> **EXERCISE DATA**
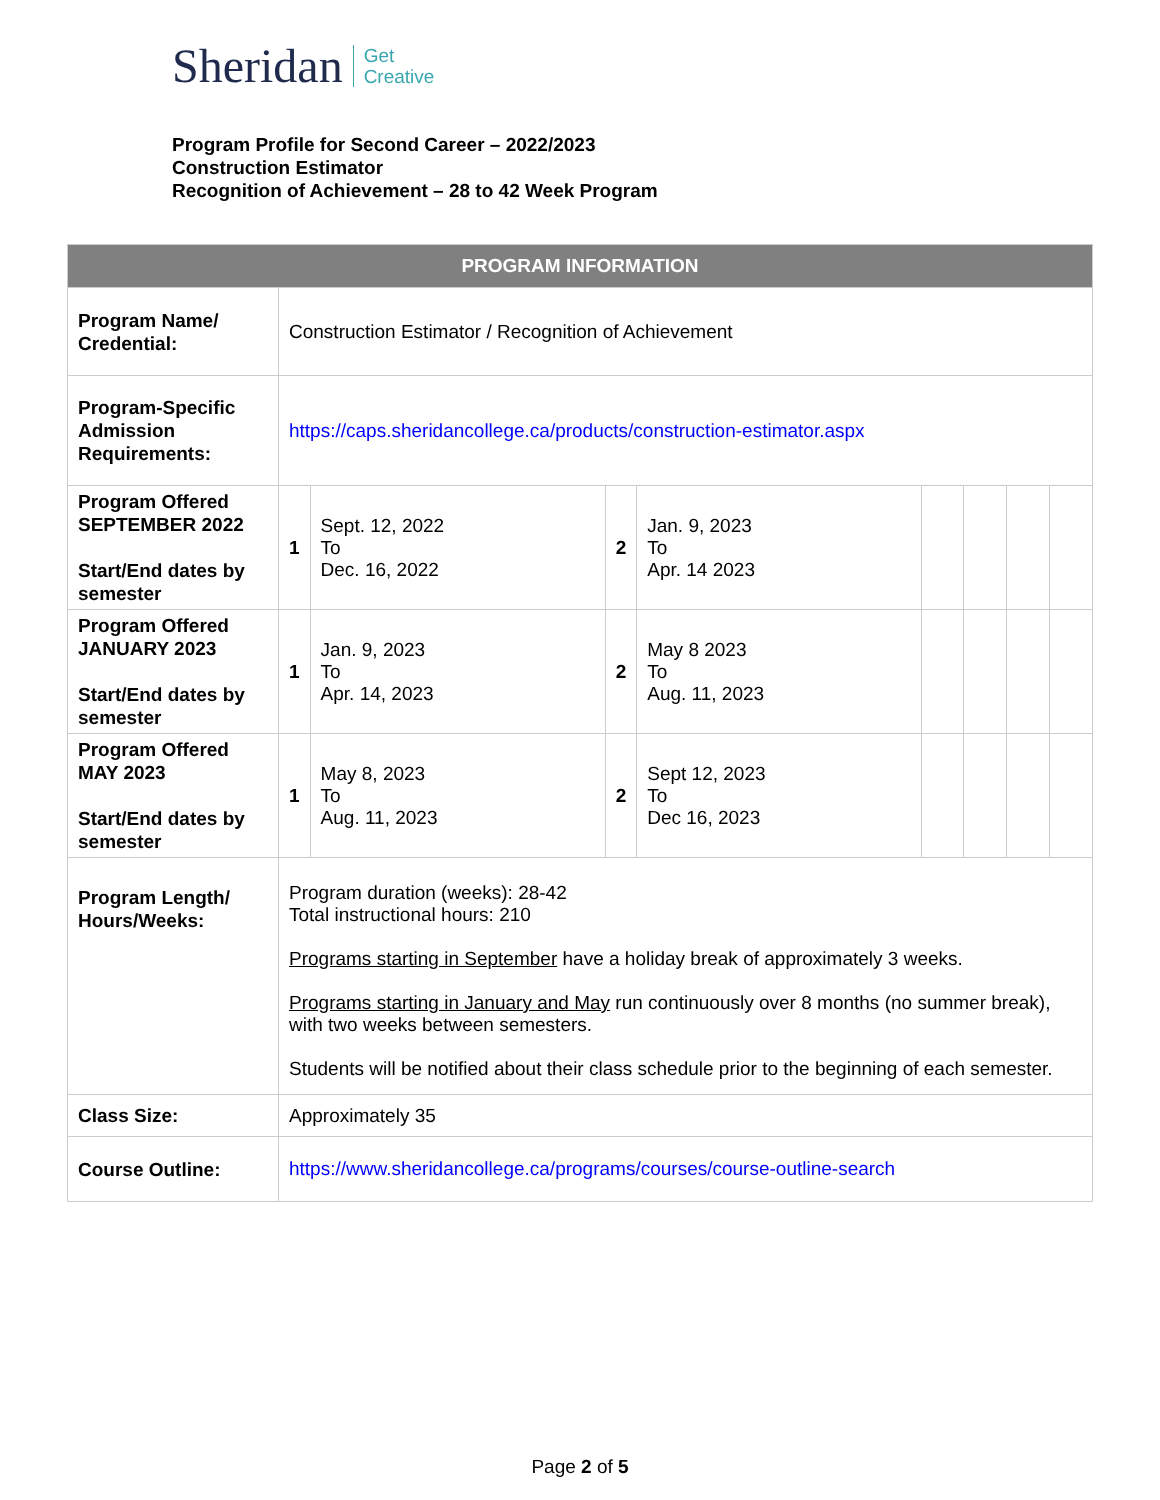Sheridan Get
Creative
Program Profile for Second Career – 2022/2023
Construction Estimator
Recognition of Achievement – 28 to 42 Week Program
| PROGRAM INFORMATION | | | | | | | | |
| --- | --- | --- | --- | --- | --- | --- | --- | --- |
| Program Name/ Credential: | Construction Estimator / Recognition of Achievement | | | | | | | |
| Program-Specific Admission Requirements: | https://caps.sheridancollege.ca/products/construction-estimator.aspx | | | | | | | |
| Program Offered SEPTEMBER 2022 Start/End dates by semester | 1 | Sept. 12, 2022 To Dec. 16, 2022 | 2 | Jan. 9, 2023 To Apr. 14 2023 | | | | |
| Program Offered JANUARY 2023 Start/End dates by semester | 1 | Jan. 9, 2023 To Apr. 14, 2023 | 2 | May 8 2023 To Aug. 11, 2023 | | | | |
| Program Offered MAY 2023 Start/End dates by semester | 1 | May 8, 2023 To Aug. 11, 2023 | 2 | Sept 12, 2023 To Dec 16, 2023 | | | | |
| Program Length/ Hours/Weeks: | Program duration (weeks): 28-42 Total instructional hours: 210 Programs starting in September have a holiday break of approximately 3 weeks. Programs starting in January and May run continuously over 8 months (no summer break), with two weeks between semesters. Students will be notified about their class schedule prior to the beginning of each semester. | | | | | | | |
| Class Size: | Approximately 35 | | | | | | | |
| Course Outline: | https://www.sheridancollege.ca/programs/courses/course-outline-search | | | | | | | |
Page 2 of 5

--

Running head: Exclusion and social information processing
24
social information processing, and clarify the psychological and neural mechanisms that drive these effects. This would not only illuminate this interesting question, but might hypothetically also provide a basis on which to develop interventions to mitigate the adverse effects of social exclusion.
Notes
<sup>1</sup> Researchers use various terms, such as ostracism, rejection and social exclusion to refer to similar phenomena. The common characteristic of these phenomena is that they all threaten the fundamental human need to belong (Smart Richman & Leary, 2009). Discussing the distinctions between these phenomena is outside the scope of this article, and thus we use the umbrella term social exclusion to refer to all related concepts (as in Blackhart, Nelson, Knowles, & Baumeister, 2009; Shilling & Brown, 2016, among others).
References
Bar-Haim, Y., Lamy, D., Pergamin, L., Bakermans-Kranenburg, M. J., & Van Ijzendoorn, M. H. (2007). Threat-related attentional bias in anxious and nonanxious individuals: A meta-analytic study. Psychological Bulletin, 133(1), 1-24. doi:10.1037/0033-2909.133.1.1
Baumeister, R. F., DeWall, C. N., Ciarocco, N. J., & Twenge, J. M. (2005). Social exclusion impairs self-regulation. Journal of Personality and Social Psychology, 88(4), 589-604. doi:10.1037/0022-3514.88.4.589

> **DIRECTIONS FOR THIS TASK**
Go through the records, tally the lines holding the word "that", and give only the tally.

> **TASK RESULT**
2